Chief Public Health Officer Theresa Tam speaks during a technical briefing on the COVID pandemic in Canada, Friday, January 15, 2021 in Ottawa. THE CANADIAN PRESS/Adrian Wyld

Canada hits 800,000 total cases of COVID-19, top doctor says numbers trending down

Outbreaks are still happening in high-risk settings and among vulnerable populations, said Tam

Canada crossed another disheartening threshold in the COVID-19 pandemic on Saturday, even as the country’s top doctor said there are hopeful signs with case counts and hospitalizations gradually trending downward.

The national tally of total cases since the onset of the global health crisis surpassed 800,000, led by daily reports from Quebec and Ontario that added 1,204 and 1,388 respectively to the overall count. Federal government data shows Canada has logged 801,057 total infections and 20,702 deaths over the course of the pandemic.

It took three weeks for Canada to add another 100,000 cases to its national tally, with the government reporting just over 700,000 diagnoses on Jan. 16.

Quebec, meanwhile, was poised to record its 10,000th death linked to the illness. The 27 fatalities counted Saturday pushed the provincial death toll to 9,999.

At the same time, a statement from Dr. Theresa Tam, Canada’s chief public health officer, said national surveillance data show “hopeful signs of declining COVID-19 activity,” suggesting ongoing public health restrictions across the country are taking effect.

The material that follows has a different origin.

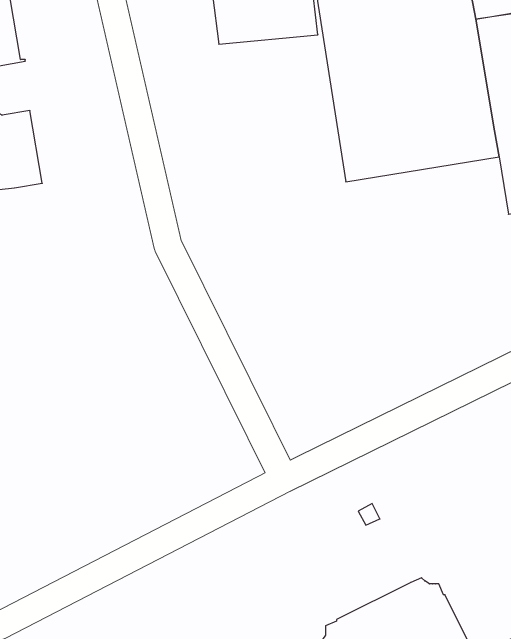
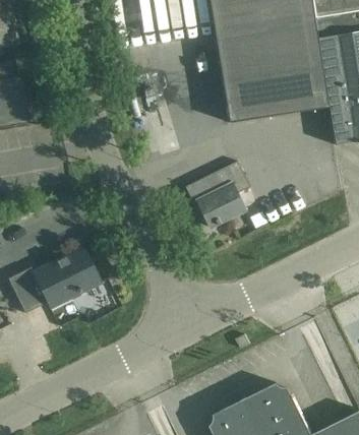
building: none -> [184,162,249,228]
building: none -> [7,248,100,314]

“It is crucial that strong measures are kept in place in order to maintain a steady downward trend,” she added.

“The risk remains that trends could reverse quickly, particularly in areas of the country that are reporting increased, unchanged or only modest declines in COVID-19 disease activity.”

Outbreaks are still happening in high-risk settings and among vulnerable populations, said Tam, including hospitals, long-term care homes, correctional facilities, and remote communities.

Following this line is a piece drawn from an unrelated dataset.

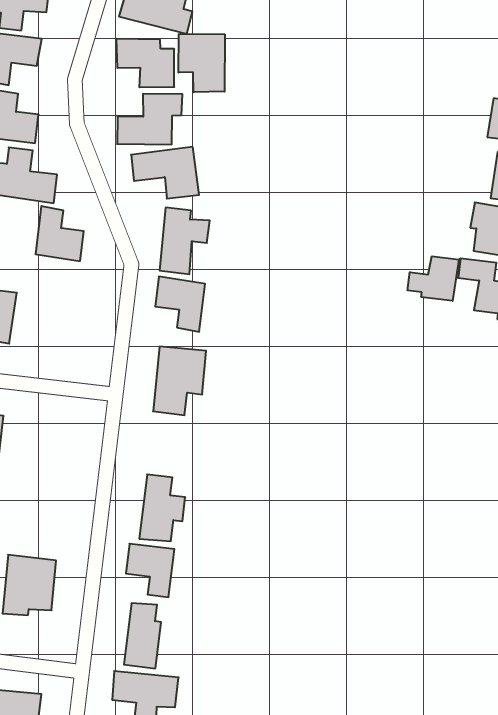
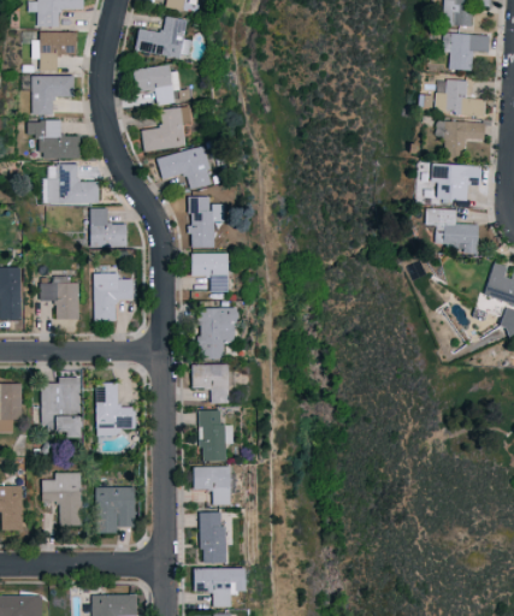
building: [178,34,225,92] -> none
building: [408,256,459,301] -> none
building: none -> [95,273,134,321]
building: none -> [191,365,229,403]
building: none -> [98,383,137,436]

Tam repeated her warning that new variants of the virus that causes COVID-19 could rapidly accelerate transmission in Canada.

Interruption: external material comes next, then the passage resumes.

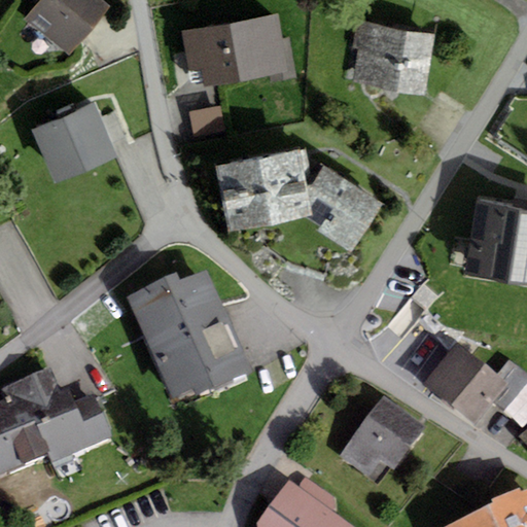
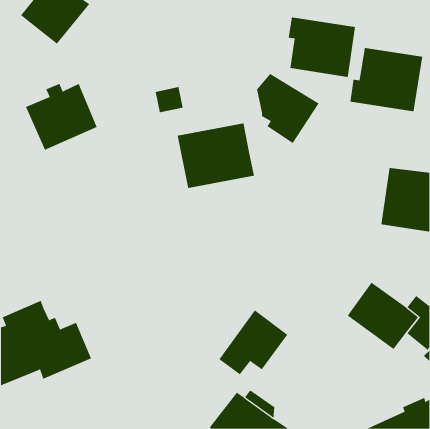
building: [182,13,297,86] -> none
building: none -> [350,47,423,112]
building: [306,167,383,253] -> [256,73,319,144]
building: [127,270,251,397] -> none
building: [339,396,424,477] -> [218,310,288,375]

Her warning comes as multiple provinces prepare to ease strict public health measures put in place when case counts were soaring acorss the country.

Ontario Premier Doug Ford is expected to reveal details this coming week about plans to reopen the economy following the provincewide shutdown that’s been in place since Dec. 26. A provincial state of emergency declared on Jan. 12 is set to expire Tuesday, and a senior government source with knowledge of the province’s plans told The Canadian Press that order will likely expire on schedule.

Swaths of Quebec — not including Nunavik — have been subject to that province’s strictest public health rules since early January, with updates to alert levels in some regions set to take effect Monday.

Alberta announced Saturday it would allow limited school and team sports for children and teens to resume on Monday, after saying late last month children’s sport and performance activities could resume on that date as long as they related to school programming.

Officials in British Columbia bucked the trend, however, announcing Friday that restrictions on social gatherings would be extended ahead of upcoming events including the Super Bowl, Valentine’s Day, Family Day and the Lunar New Year.